What is Medallion Architecture?
Medallion Architecture is a data design pattern that organizes data into three progressive layers of quality and transformation. Each layer has a specific purpose and builds on top of the previous one.
The three layers
Bronze — raw ingestion
The Bronze layer is the landing zone for all raw data. Here we store data exactly as it arrives from the source systems, without any transformation. This includes:
- CDC events from SQL Server
- API responses in JSON format
- CSV files from legacy systems
The key principle is never delete data from Bronze. This layer is your safety net. If something goes wrong downstream, you can always replay from here.
# Bronze ingestion example
df_bronze = spark.readStream \
.format("cloudFiles") \
.option("cloudFiles.format", "json") \
.load("/mnt/landing/orders/")
df_bronze.writeStream \
.format("delta") \
.option("checkpointLocation", "/mnt/bronze/orders/_checkpoint") \
.outputMode("append") \
.table("bronze.orders")
Silver — cleaned and conformed
The Silver layer applies business rules, deduplication, and schema enforcement. This is where raw data becomes trusted data.
Key transformations at this layer:
- Type casting and null handling
- Deduplication using MERGE
- Join with reference tables
- Business rule validation
# Silver MERGE example
spark.sql("""
MERGE INTO silver.orders AS target
USING bronze.orders_staging AS source
ON target.order_id = source.order_id
WHEN MATCHED THEN UPDATE SET *
WHEN NOT MATCHED THEN INSERT *
""")
Gold — business aggregations
The Gold layer contains business-ready aggregations optimized for consumption by BI tools, dashboards, and ML models.

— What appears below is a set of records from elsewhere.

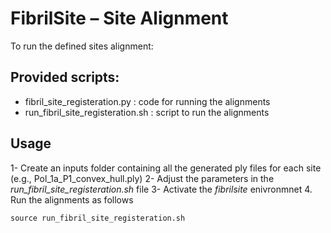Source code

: # FibrilSite  – Site Alignment

To run the defined sites alignment:

## Provided scripts:
 - fibril_site_registeration.py     : code for running the alignments
 - run_fibril_site_registeration.sh : script to run the alignments

## Usage

1- Create an inputs folder containing all the generated ply files for each site (e.g., Pol_1a_P1_convex_hull.ply)
2- Adjust the parameters in the *run_fibril_site_registeration.sh* file
3- Activate the *fibrilsite* enivronmnet
4. Run the alignments as follows 
    
    source run_fibril_site_registeration.sh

# Gold aggregation example
df_gold = spark.sql("""
SELECT
date_trunc('month', order_date) as month,
product_category,
sum(revenue) as total_revenue,
count(distinct customer_id) as unique_customers
FROM silver.orders
GROUP BY 1, 2
""")
Why this architecture works
After implementing Medallion Architecture in production, we saw significant improvements. When a number is wrong in Gold, we trace it back through Silver to Bronze — that traceability alone saves hours of debugging. Reprocessing is safe because we can drop and recreate Silver without losing source data. And teams can work independently: data engineers own Bronze and Silver, analysts own Gold.
Lessons learned
The biggest mistake we made early on was trying to do too much in a single layer. We had pipelines jumping from raw JSON directly to business aggregations, which made debugging a nightmare.
Separating concerns into distinct layers, even when it feels like extra work, pays dividends in production stability.